A short combo sells 1 OTM call and buys 1 OTM put at different strikes. The short call premium funds the long put cost — net entry is near zero or a credit. If the stock falls below the long put strike, the put gains value. If the stock rises above the short call strike, the short call creates increasing losses. The position is bearish-directional with a flat zone between the two OTM strikes.

Short combo vs short synthetic future
A short synthetic future uses ATM strikes — immediate delta, closely replicates short stock. A short combo uses OTM strikes — a neutral buffer zone in the middle. The short combo is used when you want to express a bearish view only if the stock makes a meaningful move down, without immediate delta exposure to small fluctuations. It is a capital-efficient bearish options structure.
Risk management
The short call has theoretically unlimited upside risk — if the stock rallies sharply, losses escalate. Set a hard stop or buy back the short call if the stock approaches the strike. Converting to a bear call spread (buying a higher-strike call) caps the risk.
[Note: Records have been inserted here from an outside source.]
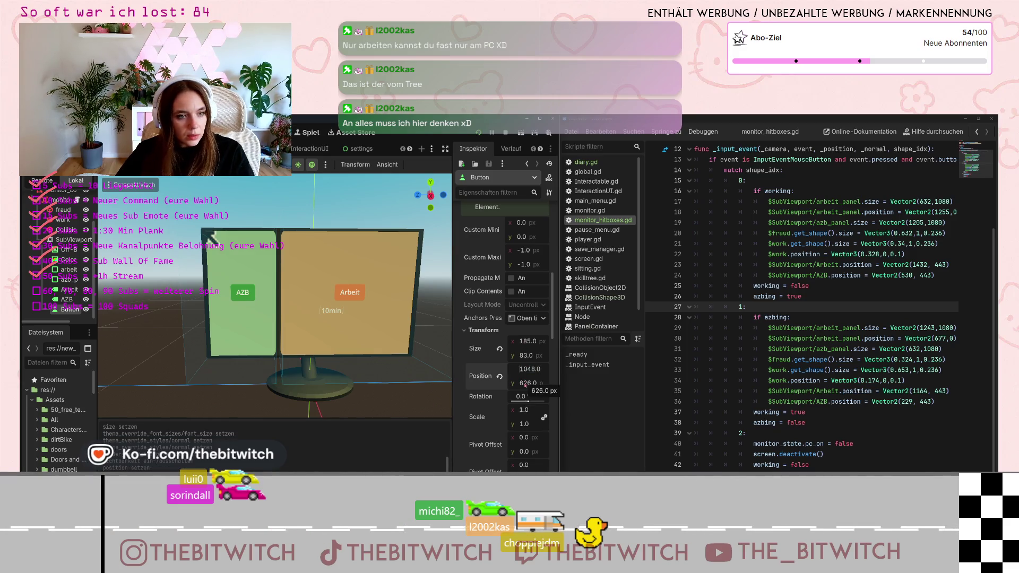
left_click(525, 382)
type("651")
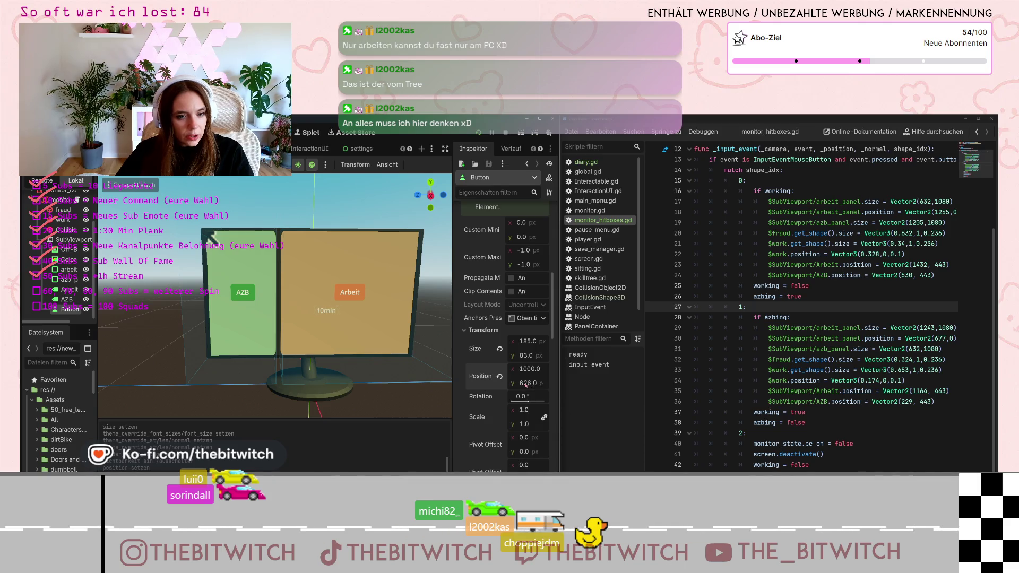
type("653")
left_click(525, 368)
type("1002959")
key("Return")
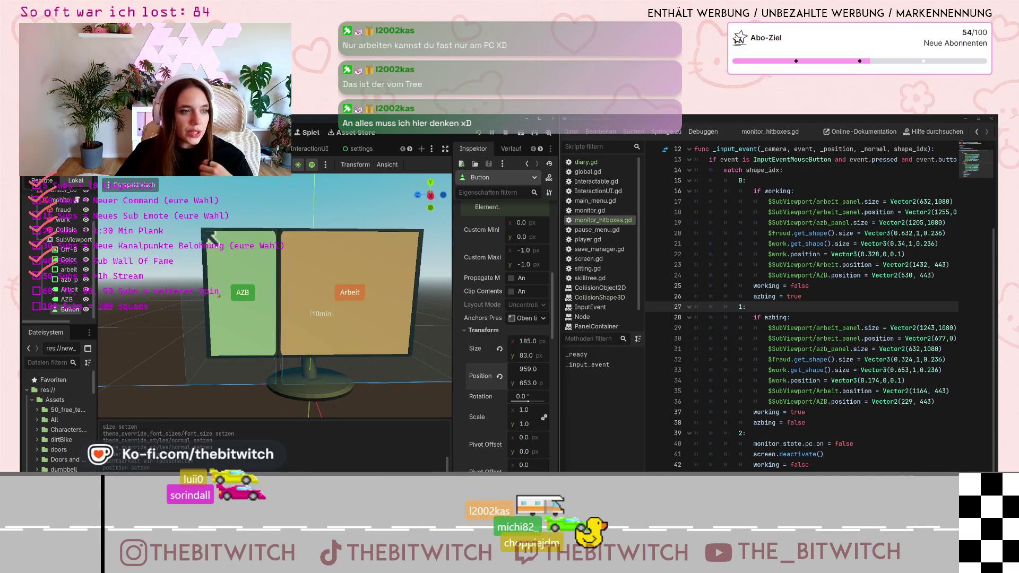
left_click(258, 318)
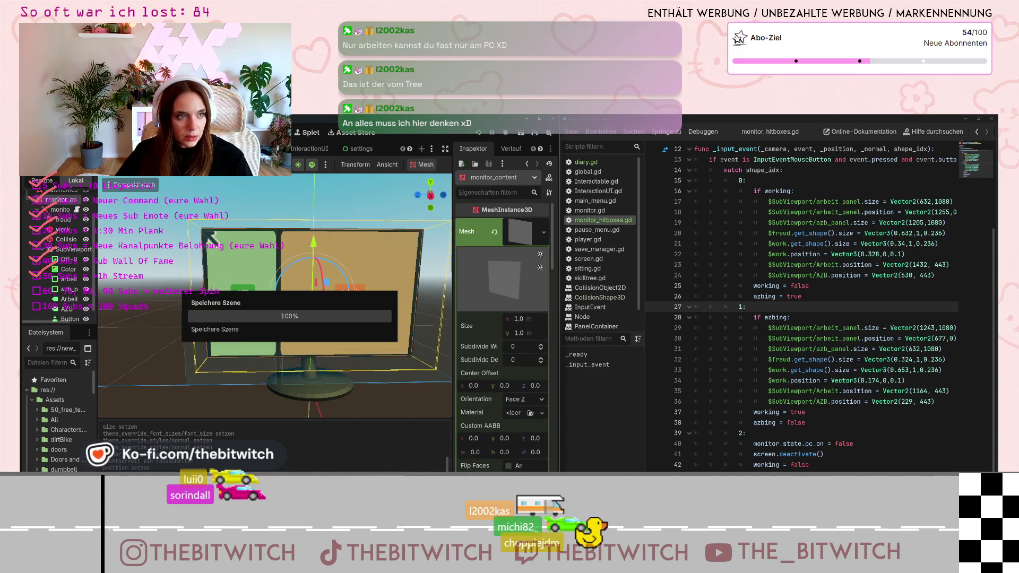
Hide monitor_content, run the project with F5, and start playing from the main menu.
left_click(86, 200)
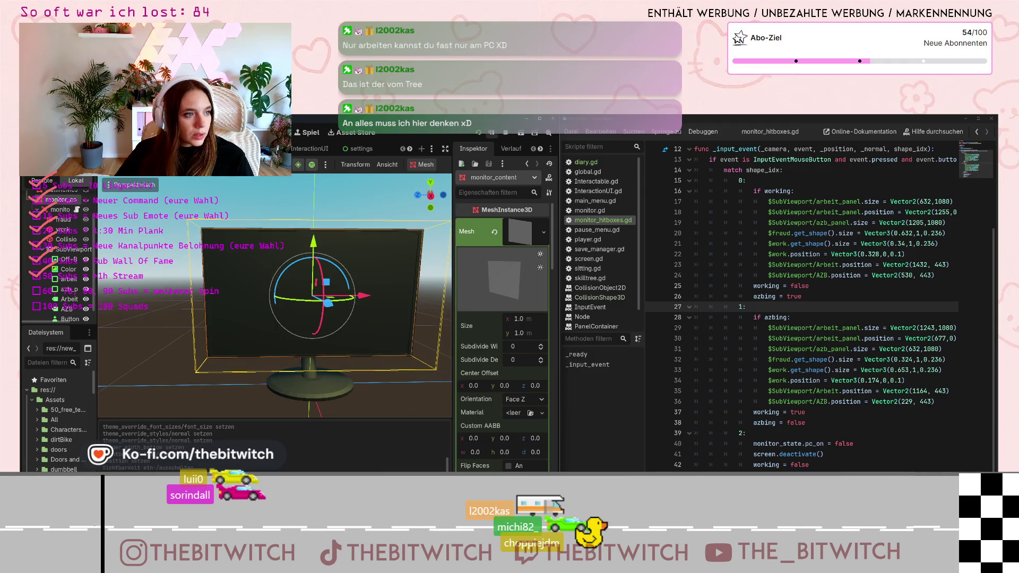
key("F5")
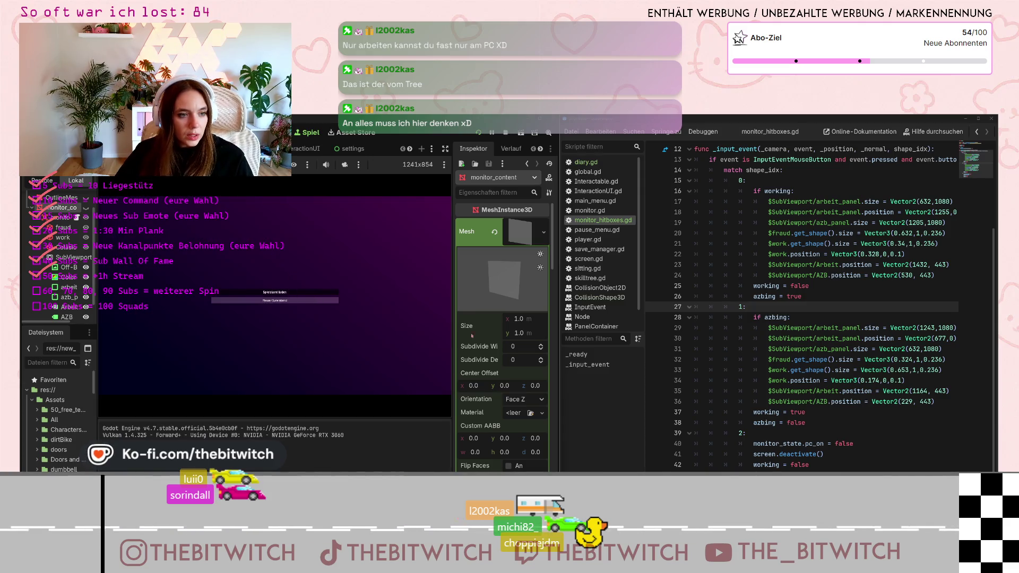
left_click(275, 291)
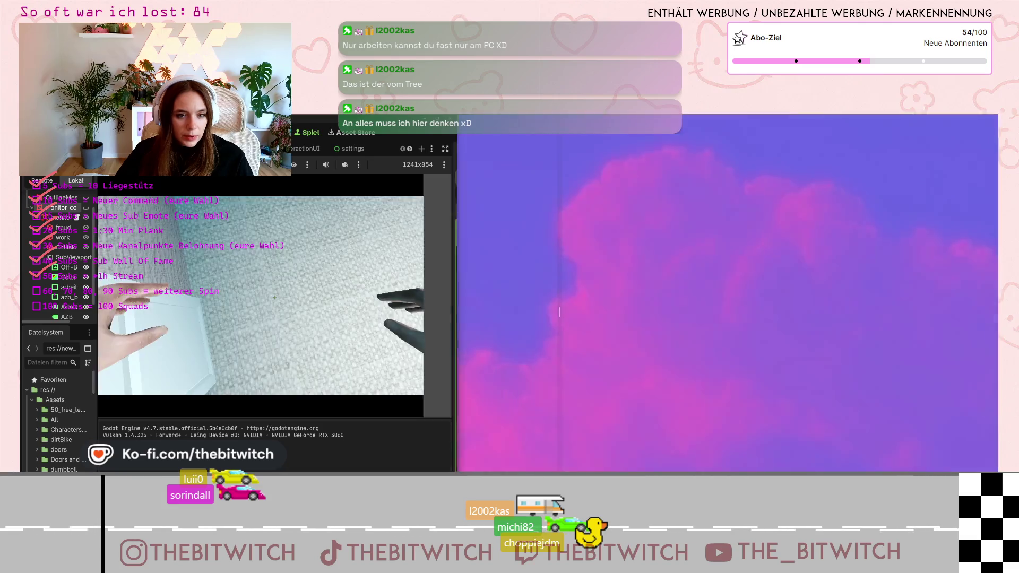
Dismiss the pause menu, walk forward through the office and sit down at the desk facing the monitor.
key("Escape")
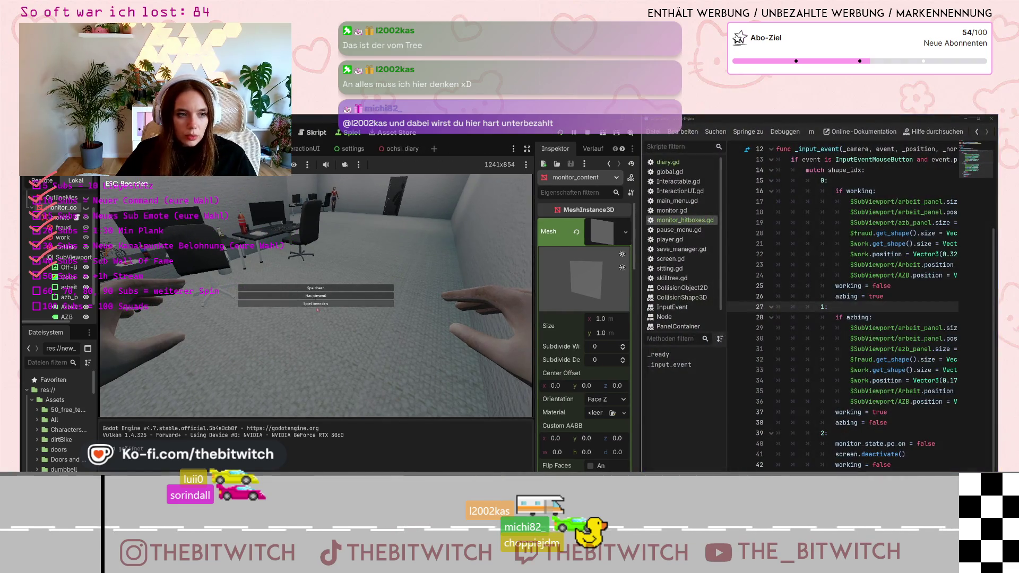
key("Escape")
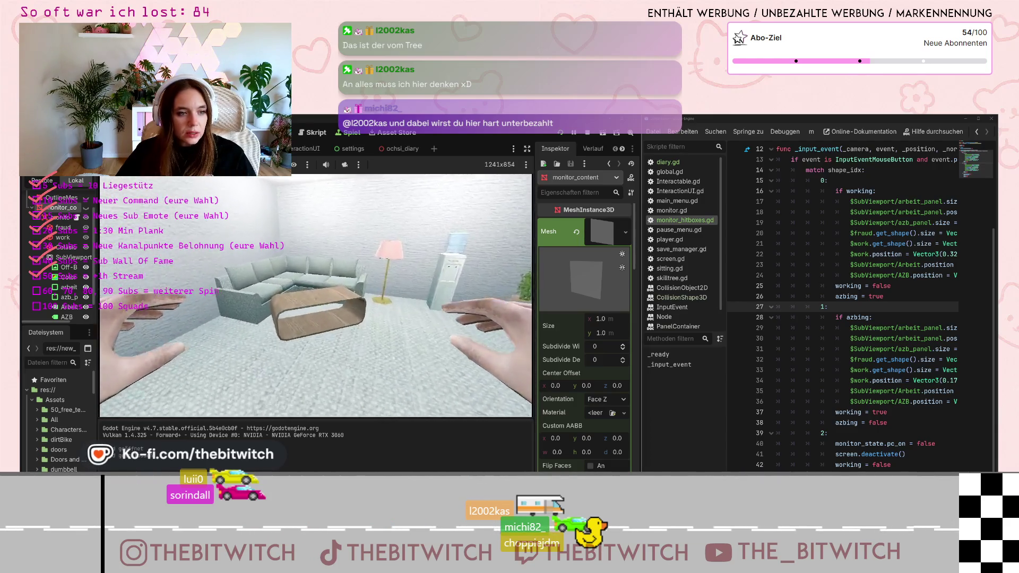
key("w")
The long put has defined profit potential — it gains value linearly as the stock falls below the put strike.
When to use a short combo
Short combos are used for bearish views at minimal cost — ideal when you expect a meaningful decline but want to fund the long put purchase by selling an OTM call. High call skew markets (where calls are richly priced) are the most favorable environment. In most equity markets, put skew is higher than call skew, which can make short combos slightly more expensive than long combos.